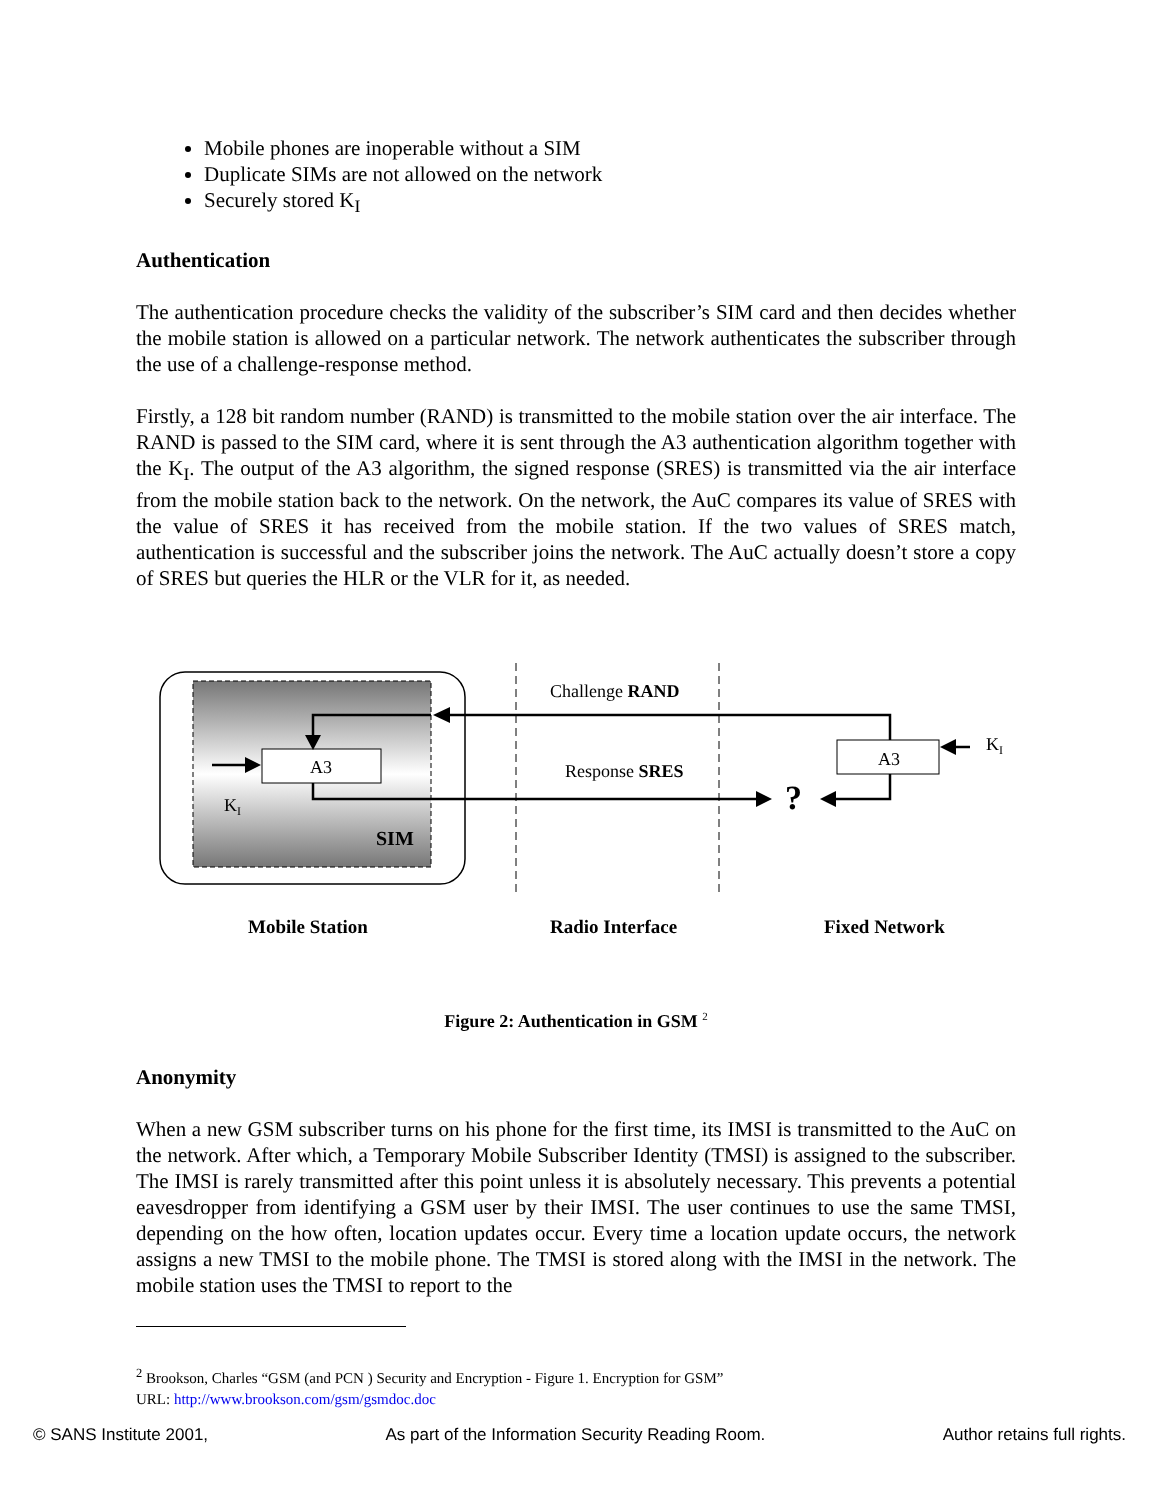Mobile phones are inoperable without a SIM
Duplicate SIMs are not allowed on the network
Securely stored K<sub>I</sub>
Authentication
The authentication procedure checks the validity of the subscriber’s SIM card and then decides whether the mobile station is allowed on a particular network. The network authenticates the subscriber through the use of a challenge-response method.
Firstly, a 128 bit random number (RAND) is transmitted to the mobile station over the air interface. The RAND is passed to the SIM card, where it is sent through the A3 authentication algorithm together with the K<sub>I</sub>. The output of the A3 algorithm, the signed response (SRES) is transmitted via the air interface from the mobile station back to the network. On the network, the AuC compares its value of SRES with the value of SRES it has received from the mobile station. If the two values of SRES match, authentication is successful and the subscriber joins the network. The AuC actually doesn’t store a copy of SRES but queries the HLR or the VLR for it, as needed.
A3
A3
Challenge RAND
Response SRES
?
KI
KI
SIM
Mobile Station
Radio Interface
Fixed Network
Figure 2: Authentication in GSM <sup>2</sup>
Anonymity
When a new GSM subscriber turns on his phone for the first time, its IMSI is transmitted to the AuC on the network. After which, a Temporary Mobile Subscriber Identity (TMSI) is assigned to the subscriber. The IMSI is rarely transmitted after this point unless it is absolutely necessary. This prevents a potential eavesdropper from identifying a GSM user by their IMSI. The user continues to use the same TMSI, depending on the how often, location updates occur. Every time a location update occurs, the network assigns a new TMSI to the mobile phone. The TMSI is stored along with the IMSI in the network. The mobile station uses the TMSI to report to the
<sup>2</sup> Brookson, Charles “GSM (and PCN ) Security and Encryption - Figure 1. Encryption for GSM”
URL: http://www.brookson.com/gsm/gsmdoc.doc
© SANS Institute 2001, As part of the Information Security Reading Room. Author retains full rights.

* * * * * * * * *

* _YOUR OBJECTIVE_:
Could you copy every record above exactly, leaving out the pictures?

* _ANSWER_:
Mobile phones are inoperable without a SIM
Duplicate SIMs are not allowed on the network
Securely stored K<sub>I</sub>
Authentication
The authentication procedure checks the validity of the subscriber’s SIM card and then decides whether the mobile station is allowed on a particular network. The network authenticates the subscriber through the use of a challenge-response method.
Firstly, a 128 bit random number (RAND) is transmitted to the mobile station over the air interface. The RAND is passed to the SIM card, where it is sent through the A3 authentication algorithm together with the K<sub>I</sub>. The output of the A3 algorithm, the signed response (SRES) is transmitted via the air interface from the mobile station back to the network. On the network, the AuC compares its value of SRES with the value of SRES it has received from the mobile station. If the two values of SRES match, authentication is successful and the subscriber joins the network. The AuC actually doesn’t store a copy of SRES but queries the HLR or the VLR for it, as needed.
A3
A3
Challenge RAND
Response SRES
?
KI
KI
SIM
Mobile Station
Radio Interface
Fixed Network
Figure 2: Authentication in GSM <sup>2</sup>
Anonymity
When a new GSM subscriber turns on his phone for the first time, its IMSI is transmitted to the AuC on the network. After which, a Temporary Mobile Subscriber Identity (TMSI) is assigned to the subscriber. The IMSI is rarely transmitted after this point unless it is absolutely necessary. This prevents a potential eavesdropper from identifying a GSM user by their IMSI. The user continues to use the same TMSI, depending on the how often, location updates occur. Every time a location update occurs, the network assigns a new TMSI to the mobile phone. The TMSI is stored along with the IMSI in the network. The mobile station uses the TMSI to report to the
<sup>2</sup> Brookson, Charles “GSM (and PCN ) Security and Encryption - Figure 1. Encryption for GSM”
URL: http://www.brookson.com/gsm/gsmdoc.doc
© SANS Institute 2001, As part of the Information Security Reading Room. Author retains full rights.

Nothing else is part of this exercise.